In a statement the bank suggested there would be little more room to ease policy through year end


ISTANBUL- Turkey's central bank slashed its policy rate by an unexpected 200 basis points to 16% on Thursday, sending the lira to a new all-time low and delivering further stimulus sought by President Tayyip Erdogan despite rising inflation.

The bank said there would be little more room to ease policy through year end given what it called "transitory" supply-side pressure on prices of food, energy and other imports, which have grown costly due to the sharp currency depreciation.

The rate cut was twice as much as the most dovish estimate in a Reuters poll, which forecast the policy repo rate would fall by 50 or 100 basis points.

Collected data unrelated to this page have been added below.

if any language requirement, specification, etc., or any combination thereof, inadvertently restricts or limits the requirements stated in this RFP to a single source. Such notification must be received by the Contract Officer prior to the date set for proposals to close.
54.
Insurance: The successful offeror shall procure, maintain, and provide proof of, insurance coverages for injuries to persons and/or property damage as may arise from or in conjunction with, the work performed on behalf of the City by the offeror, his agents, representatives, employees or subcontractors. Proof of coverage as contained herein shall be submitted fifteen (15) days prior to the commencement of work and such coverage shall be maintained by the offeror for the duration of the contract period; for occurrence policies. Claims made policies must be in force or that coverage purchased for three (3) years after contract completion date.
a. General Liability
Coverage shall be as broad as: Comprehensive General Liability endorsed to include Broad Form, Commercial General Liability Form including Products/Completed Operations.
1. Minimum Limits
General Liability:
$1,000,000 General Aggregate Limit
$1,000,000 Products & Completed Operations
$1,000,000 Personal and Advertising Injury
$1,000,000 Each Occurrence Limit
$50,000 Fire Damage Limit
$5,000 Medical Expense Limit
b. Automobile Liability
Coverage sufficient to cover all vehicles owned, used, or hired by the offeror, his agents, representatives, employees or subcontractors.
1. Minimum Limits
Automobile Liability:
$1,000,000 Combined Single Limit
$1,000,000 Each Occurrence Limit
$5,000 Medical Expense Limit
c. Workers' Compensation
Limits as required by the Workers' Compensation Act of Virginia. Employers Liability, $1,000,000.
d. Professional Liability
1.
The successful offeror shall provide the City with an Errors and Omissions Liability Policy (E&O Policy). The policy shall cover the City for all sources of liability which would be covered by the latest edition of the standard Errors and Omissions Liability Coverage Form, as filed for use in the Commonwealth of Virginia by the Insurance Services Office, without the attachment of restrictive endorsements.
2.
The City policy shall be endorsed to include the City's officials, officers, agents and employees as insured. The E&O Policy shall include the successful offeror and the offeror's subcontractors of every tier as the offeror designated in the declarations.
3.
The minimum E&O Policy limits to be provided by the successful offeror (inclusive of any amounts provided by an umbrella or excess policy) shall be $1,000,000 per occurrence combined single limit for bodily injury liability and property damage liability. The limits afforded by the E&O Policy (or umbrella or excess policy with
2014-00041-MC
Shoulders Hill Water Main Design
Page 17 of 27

The central bank, under pressure from Erdogan, also surprised markets last month with a 100-point cut that sent the currency tumbling to new depths. 

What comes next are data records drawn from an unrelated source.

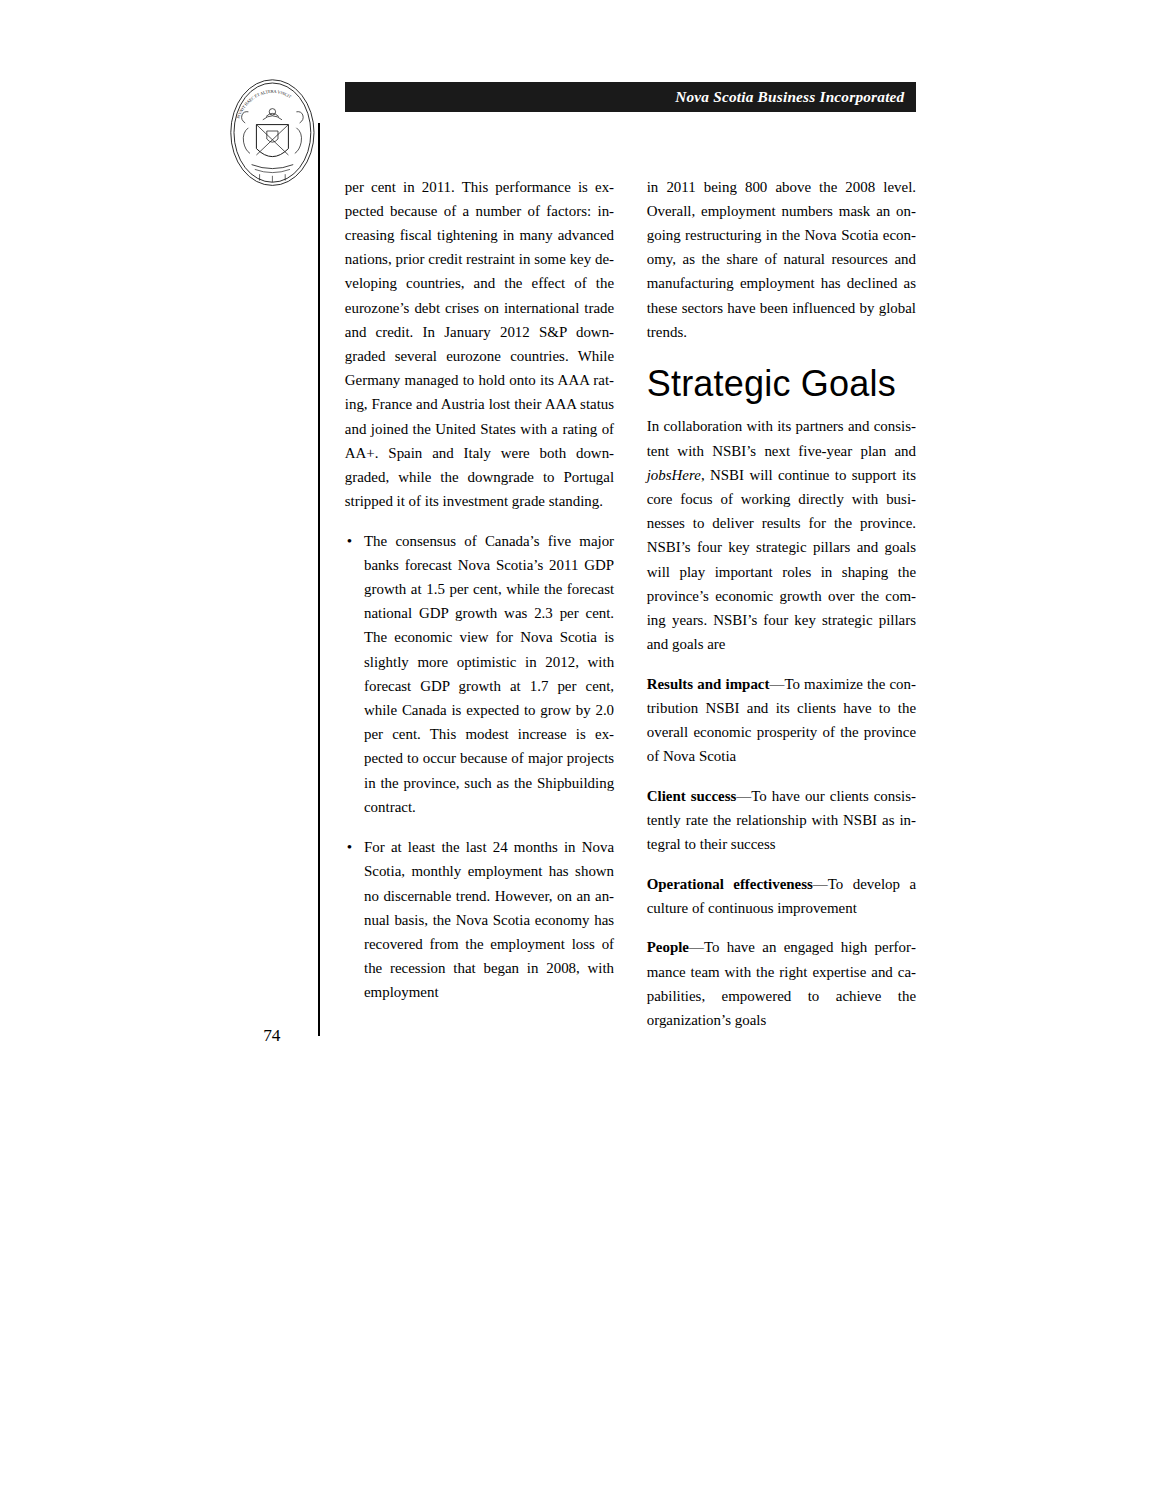MVNIT HAEC ET ALTERA VINCIT
Nova Scotia Business Incorporated
74
per cent in 2011. This performance is expected because of a number of factors: increasing fiscal tightening in many advanced nations, prior credit restraint in some key developing countries, and the effect of the eurozone’s debt crises on international trade and credit. In January 2012 S&P downgraded several eurozone countries. While Germany managed to hold onto its AAA rating, France and Austria lost their AAA status and joined the United States with a rating of AA+. Spain and Italy were both downgraded, while the downgrade to Portugal stripped it of its investment grade standing.
The consensus of Canada’s five major banks forecast Nova Scotia’s 2011 GDP growth at 1.5 per cent, while the forecast national GDP growth was 2.3 per cent. The economic view for Nova Scotia is slightly more optimistic in 2012, with forecast GDP growth at 1.7 per cent, while Canada is expected to grow by 2.0 per cent. This modest increase is expected to occur because of major projects in the province, such as the Shipbuilding contract.
For at least the last 24 months in Nova Scotia, monthly employment has shown no discernable trend. However, on an annual basis, the Nova Scotia economy has recovered from the employment loss of the recession that began in 2008, with employment
in 2011 being 800 above the 2008 level. Overall, employment numbers mask an ongoing restructuring in the Nova Scotia economy, as the share of natural resources and manufacturing employment has declined as these sectors have been influenced by global trends.
Strategic Goals
In collaboration with its partners and consistent with NSBI’s next five-year plan and jobsHere, NSBI will continue to support its core focus of working directly with businesses to deliver results for the province. NSBI’s four key strategic pillars and goals will play important roles in shaping the province’s economic growth over the coming years. NSBI’s four key strategic pillars and goals are
Results and impact—To maximize the contribution NSBI and its clients have to the overall economic prosperity of the province of Nova Scotia
Client success—To have our clients consistently rate the relationship with NSBI as integral to their success
Operational effectiveness—To develop a culture of continuous improvement
People—To have an engaged high performance team with the right expertise and capabilities, empowered to achieve the organization’s goals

Analysts called the policy easing premature and reckless given it left Turkey's real yields sharply negative, and it runs against the grain of a world in which central banks are raising rates to head off global price rises.

The lira weakened as much as 3% to a record 9.501 versus the dollar before paring some losses. It has shed 22% this year, with most of the drop since the beginning of September when the bank began giving dovish signals.

President Tayyip Erdogan has long called for monetary stimulus and has sacked the last three central bank governors in less than 2-1/2 years, eroding the bank's credibility and sending foreign investors fleeing. 

A self-described enemy of interest rates, Erdogan fired three more monetary policy committee (MPC) members just last week - including two seen to oppose rate cuts - setting the stage for more easing.

After the policy meeting, the MPC said "supply-side transitory factors leave limited room for a downward adjustment to the policy rate until the end of the year."

Annual headline inflation rose to 19.58% last month amid soaring living costs for Turks, including costly food and housing, which in turn have hurt Erdogan's opinion polls.

Inflation has been in double digits for most of the past five years and well above a 5% target. 

The bank has recently focused on a core "C" measure, which is lower than headline but also rose to 17% last month.

For import-heavy Turkey, lira depreciation leads to higher inflation via imports.